- EXERCISE REQUIREMENTS -
Carry on the forum thread about checking that Cargo crates are clean and tagged, picking up right after its final post on Fedora packaging.

PSA: Check if your Cargo crates are clean and tagged

I'm the maintainer of a crate that can’t include tests in crates.io uploads (because the test files are too big). My recommendation for packagers who want to include tests is to use the source tarball for the corresponding release tag:

Fair point, I would like to believe that is the exception rather than the norm, but I have no statistics to back that up with (nor do I see any reasonable automated way to collect such statistics).

One obvious area where this might be common is in crates for parsing (or identifying as in your case) files formats. There might be other "types of crates" that have the same issue, but I can't think of any off the top of my head (and I bet it will be obvious once someone mentions an example).

Fedora does package every dependency separately, and for library crates, yes the resulting package is a source-only devel package. So rpmbuild basically just makes sure it can build and run tests before packaging it up. Fedora EPEL packages for RHEL do the same.

- PROVIDED MATERIAL -

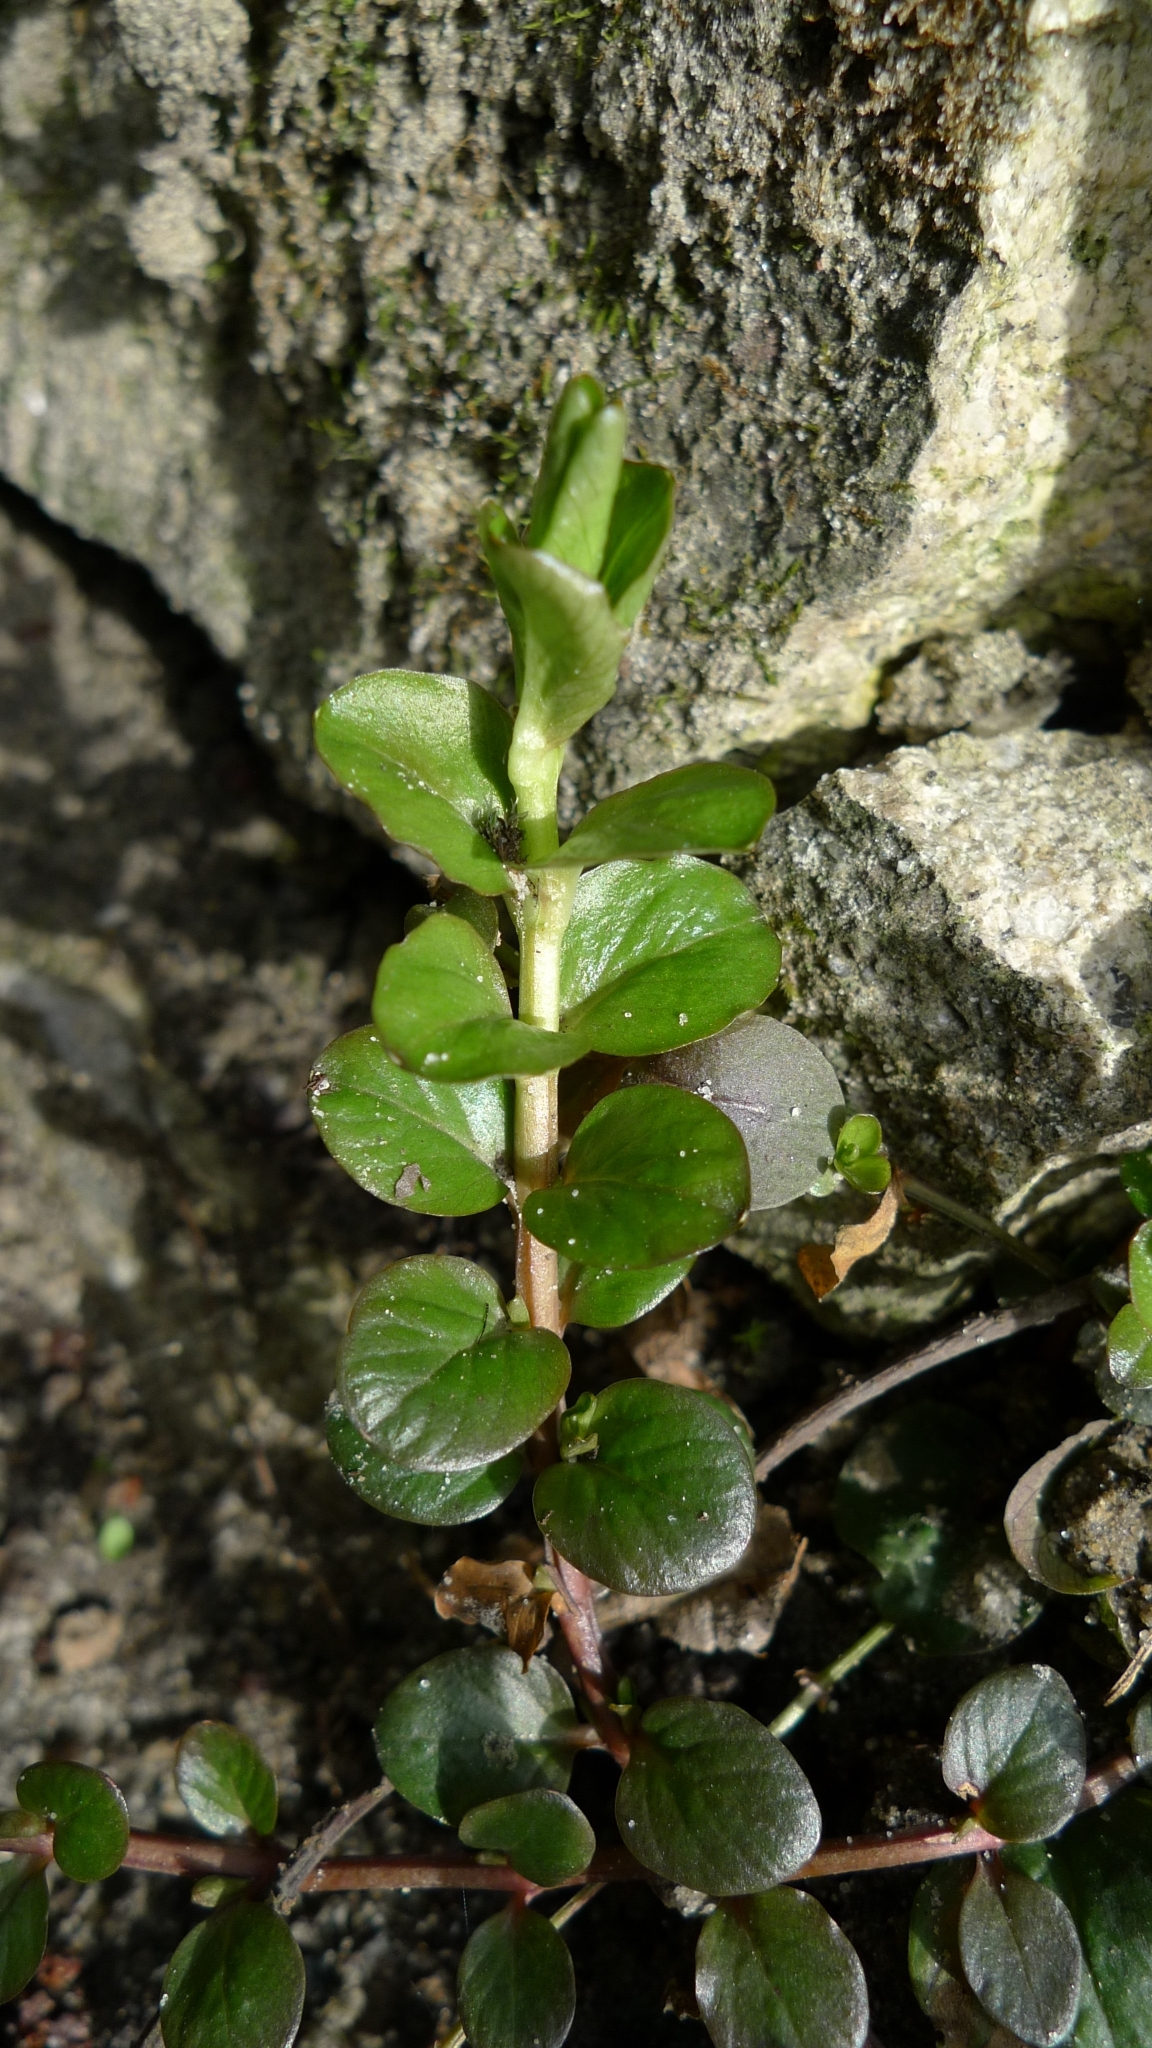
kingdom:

- ANSWER TO THE TASK -
RHEL vendors dependencies rather than packaging separately, in large part to avoid that churn, especially with the greater release process involved in RHEL. And yes, that means tests are only executed for the "top" binary crate, but that's the part we most care about in that context anyway.

2 Likes

A problem I have come to realise with the approach that Arch and RHEL takes is that if licenses: what is the SPDX expression for the binary package with vendord dependencies? Arguably it should be some ungodly amalgation of all the dependencies.

Completely unrelated to this security discussion, but someone should probably think of that one too eventually.

2 Likes

Yes, Fedora is using a computed license too, e.g. ripgrep:

https://koji.fedoraproject.org/koji/rpminfo?rpmID=37659707

License     : BSD-3-Clause AND MIT AND Unicode-DFS-2016 AND (Apache-2.0 OR BSL-1.0) AND (MIT OR Apache-2.0) AND (Unlicense OR MIT)
3 Likes

Not yet unfortunately. I plan to add ability to log in and manage things like that, but I don't have that yet. For now the next best thing is to use an RSS reader, and delete the irrelevant notifications there.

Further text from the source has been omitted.